Problem description
In the article below on fathers crying in front of their sons, copy word for word the passage from "And let’s face" to "grown-ups do it too.".

Dads need to show their tears, for the sake of their sons

Posted in Preschool.

Does your child’s dad ever cry in front of them? If you can count the number of times he has on one hand, then you might need to raise this with him. Here’s why …

Told not to cry

For generations little boys were encouraged to ‘suck it up’, keep a lid on big emotions and avoid crying. They were taught that crying just isn’t a socially acceptable thing for boys to do.

“Don’t be a crybaby!” became the familiar refrain of many a lad’s childhood. And so, they grew into men who didn’t cry (well, not that we know of).

Many of us would struggle to recall our own fathers ever shedding a tear when we were growing up.

Fast-forward to now and our partners may not cry openly either (I know mine doesn’t). For a lot of men, this is a case of monkey see, monkey do. And the monkey didn’t see it.

This is problematic because the thing about not feeling like you can have an emotional release through crying is that some men tend to bottle things up instead. 

Some men learn to process big emotions by becoming shut off from what they are feeling.

And some men ‘cry’ in other unhealthy ways – such as drinking when they are sad, or getting angry and abusive when they feel overwhelmed.

Clearly none of this is healthy and its definitely not helping our kids either.

Dad looking sad unhappy man

Crying is a release

I don’t know about you, but I always feel better after having a good weep. Sometimes this is an explosion of tears when I feel overwhelmed or frustrated. At other times it’s just a natural spill of tears because the emotion needs a conduit.

After the tears are released, and I’ve responded to the feeling behind them, I am in a better emotional place. Crying is cathartic.

Kids need to know it’s OK to cry

And let’s face it, little kids cry a lot. But then somewhere along the way, they learn not to. 

Part of this is simply the process of growing up — you learn as you get older that wailing over your banana snapping in half is a bit silly. Part of it is socialisation — you learn that tears and distress may be laughed at or frowned upon.

(Like when you are jeered at for crying at school because even though you are six, you still have separation anxiety at drop off.)

So you learn to suck it up and not be vulnerable.  Especially if you are male.

Boy holding leaf

Don’t suck it up

We can do much better than this. We need to teach our kids, boys especially, that it’s OK to cry. That it’s healthy, that grown-ups do it too.

That said, if they don’t see their dad or father figure in their life crying, how will they learn this?  Will the gender stereotype that boys are not allowed to cry and even toxic masculinity live on?And if it does live on, are we putting our little boys at risk of becoming emotionally out of touch men? Those are certainly risks if we continue to discourage shows of emotion.

So dads, please cry in front of your family. You may have forgotten that you can, but if you ever feel a tear building, let it out and don’t hide your face from your kids.

Your son especially, needs to see he’s allowed to and that it shows strength. You are his biggest male role model.

Source data
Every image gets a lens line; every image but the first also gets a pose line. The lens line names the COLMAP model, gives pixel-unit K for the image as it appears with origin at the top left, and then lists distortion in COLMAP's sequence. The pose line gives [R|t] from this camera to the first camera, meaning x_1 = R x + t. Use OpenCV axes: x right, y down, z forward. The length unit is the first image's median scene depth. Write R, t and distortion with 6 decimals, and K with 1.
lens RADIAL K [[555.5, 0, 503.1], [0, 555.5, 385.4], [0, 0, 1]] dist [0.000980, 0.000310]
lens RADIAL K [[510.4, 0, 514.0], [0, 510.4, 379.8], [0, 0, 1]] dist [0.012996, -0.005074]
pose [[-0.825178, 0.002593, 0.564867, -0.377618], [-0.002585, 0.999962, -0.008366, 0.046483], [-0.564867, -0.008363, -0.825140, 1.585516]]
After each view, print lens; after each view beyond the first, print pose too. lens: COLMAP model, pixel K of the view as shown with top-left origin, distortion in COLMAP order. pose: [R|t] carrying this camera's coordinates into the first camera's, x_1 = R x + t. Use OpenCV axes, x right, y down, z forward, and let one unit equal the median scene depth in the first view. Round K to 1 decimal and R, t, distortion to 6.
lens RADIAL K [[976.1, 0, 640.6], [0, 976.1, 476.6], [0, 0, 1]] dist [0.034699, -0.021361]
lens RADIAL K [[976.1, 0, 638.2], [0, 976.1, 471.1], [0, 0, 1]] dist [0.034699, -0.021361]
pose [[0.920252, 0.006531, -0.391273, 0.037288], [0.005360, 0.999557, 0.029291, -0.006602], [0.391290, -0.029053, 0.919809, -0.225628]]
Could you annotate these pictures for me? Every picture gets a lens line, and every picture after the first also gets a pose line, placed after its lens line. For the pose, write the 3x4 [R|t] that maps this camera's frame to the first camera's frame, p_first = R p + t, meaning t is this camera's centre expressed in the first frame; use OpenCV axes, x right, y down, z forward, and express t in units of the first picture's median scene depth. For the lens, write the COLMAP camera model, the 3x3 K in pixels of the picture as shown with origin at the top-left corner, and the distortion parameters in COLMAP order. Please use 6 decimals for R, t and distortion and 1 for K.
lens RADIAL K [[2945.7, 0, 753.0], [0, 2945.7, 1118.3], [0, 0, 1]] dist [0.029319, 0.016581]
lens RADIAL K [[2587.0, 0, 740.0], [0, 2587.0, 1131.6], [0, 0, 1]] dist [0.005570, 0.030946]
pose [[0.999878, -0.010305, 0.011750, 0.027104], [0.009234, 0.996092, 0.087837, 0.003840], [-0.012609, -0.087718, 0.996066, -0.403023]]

Answer area
And let’s face it, little kids cry a lot. But then somewhere along the way, they learn not to. 

Part of this is simply the process of growing up — you learn as you get older that wailing over your banana snapping in half is a bit silly. Part of it is socialisation — you learn that tears and distress may be laughed at or frowned upon.

(Like when you are jeered at for crying at school because even though you are six, you still have separation anxiety at drop off.)

So you learn to suck it up and not be vulnerable.  Especially if you are male.

Boy holding leaf

Don’t suck it up

We can do much better than this. We need to teach our kids, boys especially, that it’s OK to cry. That it’s healthy, that grown-ups do it too.